Love is the greatest thing in the world, the greatest privilege and power known to man. Its practice in word and deed changed the course of history as the first-century Christians demonstrated a quality of life never before witnessed on this earth.
The Greeks, Romans, Gentiles, and Jews hated one another. The very idea of love and self-sacrifice was foreign to their thinking. When they observed Christians from many nations, with different languages and cultures, actually loving one another and sacrificing to help each other, they responded in amazement, Look how these Christians love one another!
Everybody wants to be loved. Most psychologists agree that our greatest need is to love and be loved. No barrier can withstand the mighty force of love.
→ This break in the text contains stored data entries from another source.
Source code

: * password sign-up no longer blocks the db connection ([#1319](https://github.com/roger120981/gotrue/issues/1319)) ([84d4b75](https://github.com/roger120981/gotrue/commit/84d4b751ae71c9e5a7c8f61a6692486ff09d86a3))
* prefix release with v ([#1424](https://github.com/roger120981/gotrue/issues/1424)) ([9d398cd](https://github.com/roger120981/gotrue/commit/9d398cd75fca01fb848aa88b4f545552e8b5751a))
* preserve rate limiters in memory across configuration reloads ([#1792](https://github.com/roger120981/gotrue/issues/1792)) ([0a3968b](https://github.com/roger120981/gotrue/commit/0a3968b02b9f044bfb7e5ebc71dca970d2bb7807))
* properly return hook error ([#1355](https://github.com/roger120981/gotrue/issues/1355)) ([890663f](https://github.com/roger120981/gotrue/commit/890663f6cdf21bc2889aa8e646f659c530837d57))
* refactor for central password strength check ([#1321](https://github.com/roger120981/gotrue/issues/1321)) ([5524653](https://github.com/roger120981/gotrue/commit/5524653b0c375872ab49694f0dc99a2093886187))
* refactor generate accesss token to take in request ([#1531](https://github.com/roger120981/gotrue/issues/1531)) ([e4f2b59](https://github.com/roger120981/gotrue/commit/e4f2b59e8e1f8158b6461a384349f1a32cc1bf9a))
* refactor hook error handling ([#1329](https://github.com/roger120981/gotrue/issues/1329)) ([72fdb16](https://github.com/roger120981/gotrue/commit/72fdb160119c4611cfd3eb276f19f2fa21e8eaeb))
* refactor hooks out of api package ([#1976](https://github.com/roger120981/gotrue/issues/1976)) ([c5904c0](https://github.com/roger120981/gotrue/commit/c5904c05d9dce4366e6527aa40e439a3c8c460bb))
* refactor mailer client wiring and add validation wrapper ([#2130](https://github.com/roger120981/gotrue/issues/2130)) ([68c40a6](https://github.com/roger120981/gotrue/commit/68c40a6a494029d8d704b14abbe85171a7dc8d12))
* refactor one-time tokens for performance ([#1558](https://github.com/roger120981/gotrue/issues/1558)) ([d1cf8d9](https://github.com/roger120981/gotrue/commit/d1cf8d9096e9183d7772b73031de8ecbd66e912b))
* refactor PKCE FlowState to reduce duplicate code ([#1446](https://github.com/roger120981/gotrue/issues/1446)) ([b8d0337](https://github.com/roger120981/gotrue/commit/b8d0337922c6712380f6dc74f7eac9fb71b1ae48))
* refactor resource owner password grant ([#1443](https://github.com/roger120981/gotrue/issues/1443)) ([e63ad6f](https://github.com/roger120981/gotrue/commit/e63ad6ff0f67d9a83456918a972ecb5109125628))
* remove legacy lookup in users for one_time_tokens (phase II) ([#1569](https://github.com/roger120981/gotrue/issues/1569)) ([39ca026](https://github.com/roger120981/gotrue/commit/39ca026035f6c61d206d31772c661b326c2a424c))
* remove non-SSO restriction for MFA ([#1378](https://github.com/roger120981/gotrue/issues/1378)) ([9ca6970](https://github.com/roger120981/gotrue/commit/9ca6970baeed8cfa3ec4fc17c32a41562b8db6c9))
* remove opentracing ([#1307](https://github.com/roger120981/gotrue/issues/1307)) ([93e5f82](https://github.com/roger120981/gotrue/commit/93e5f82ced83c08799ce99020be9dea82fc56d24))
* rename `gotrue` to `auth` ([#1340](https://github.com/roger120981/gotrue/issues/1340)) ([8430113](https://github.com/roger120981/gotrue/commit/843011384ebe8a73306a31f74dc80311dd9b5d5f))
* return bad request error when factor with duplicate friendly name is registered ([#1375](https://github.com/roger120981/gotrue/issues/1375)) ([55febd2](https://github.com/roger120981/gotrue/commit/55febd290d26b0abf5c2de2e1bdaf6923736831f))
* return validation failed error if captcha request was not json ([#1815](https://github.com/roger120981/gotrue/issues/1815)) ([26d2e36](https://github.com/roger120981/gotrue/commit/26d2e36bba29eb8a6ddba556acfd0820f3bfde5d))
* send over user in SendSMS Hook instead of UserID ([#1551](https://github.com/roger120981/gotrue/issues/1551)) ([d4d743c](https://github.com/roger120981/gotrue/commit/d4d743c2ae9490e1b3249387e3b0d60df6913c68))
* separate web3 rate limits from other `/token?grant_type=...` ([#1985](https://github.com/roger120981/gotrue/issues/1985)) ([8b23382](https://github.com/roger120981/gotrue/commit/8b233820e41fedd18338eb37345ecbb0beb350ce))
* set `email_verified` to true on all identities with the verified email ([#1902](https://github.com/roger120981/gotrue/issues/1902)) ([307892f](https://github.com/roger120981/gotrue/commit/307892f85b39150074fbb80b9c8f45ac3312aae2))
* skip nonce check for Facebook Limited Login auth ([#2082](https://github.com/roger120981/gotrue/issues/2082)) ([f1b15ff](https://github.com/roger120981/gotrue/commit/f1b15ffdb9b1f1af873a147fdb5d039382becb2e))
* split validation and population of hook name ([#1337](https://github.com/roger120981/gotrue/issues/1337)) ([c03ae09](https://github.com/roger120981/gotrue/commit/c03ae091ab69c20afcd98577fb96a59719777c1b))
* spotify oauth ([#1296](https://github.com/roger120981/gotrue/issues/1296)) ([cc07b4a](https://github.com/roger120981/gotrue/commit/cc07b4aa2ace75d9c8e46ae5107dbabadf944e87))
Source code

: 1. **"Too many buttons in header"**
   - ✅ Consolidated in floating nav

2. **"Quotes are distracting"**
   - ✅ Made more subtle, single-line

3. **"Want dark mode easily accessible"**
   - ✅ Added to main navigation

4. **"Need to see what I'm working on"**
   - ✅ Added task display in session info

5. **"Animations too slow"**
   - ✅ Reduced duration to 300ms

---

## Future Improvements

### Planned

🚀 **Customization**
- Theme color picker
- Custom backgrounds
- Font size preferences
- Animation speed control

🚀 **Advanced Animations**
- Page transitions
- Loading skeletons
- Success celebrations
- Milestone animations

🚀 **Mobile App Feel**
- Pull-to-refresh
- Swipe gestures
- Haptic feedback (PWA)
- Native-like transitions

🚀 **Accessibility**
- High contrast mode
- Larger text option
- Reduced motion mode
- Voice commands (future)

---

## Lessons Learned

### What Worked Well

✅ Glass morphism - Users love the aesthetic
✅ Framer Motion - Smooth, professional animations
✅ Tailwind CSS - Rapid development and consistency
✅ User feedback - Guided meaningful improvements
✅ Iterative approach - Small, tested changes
There are three Greek words translated into the one English word love:
- Eros, which suggests sensual desire; it does not appear in the New Testament.
- Phileo, which is used for friendship or love of one’s friends or relatives; it conveys a sense of loving someone because he is worthy of love.
- Agape, which is God’s love — the purest, deepest kind of love; it is expressed not through mere emotions but as an act of the will.
Agape is God’s supernatural, unconditional love for you revealed supremely through our Lord’s death on the cross for our sins. It is the supernatural love he wants to produce in you and through you to others, by his Holy Spirit.
Agape love is given because of the character of the person loving rather than because of the worthiness of the object of that love. Sometimes it is love “in spite of” rather than “because of.”
God underscores the importance of this kind of love through the inspired writing of the apostle Paul recorded in 1 Corinthians 13. In this beautiful and remarkable passage of Scripture, Paul writes that, apart from love, anything that you might do for God or others is of no value. Consider these words:
If I speak in the tongues of men and of angels, but have not love, I am a noisy gong or a clanging cymbal. And if I have prophetic powers, and understand all mysteries and all knowledge, and if I have all faith, so as to remove mountains, but have not love, I am nothing. If I give away all I have, and if I deliver up my body to be burned, but have not love, I gain nothing (1 Corinthians 13:1-3).
In other words, no matter what you do for God and for others, it is of no eternal value unless you are motivated by God’s love.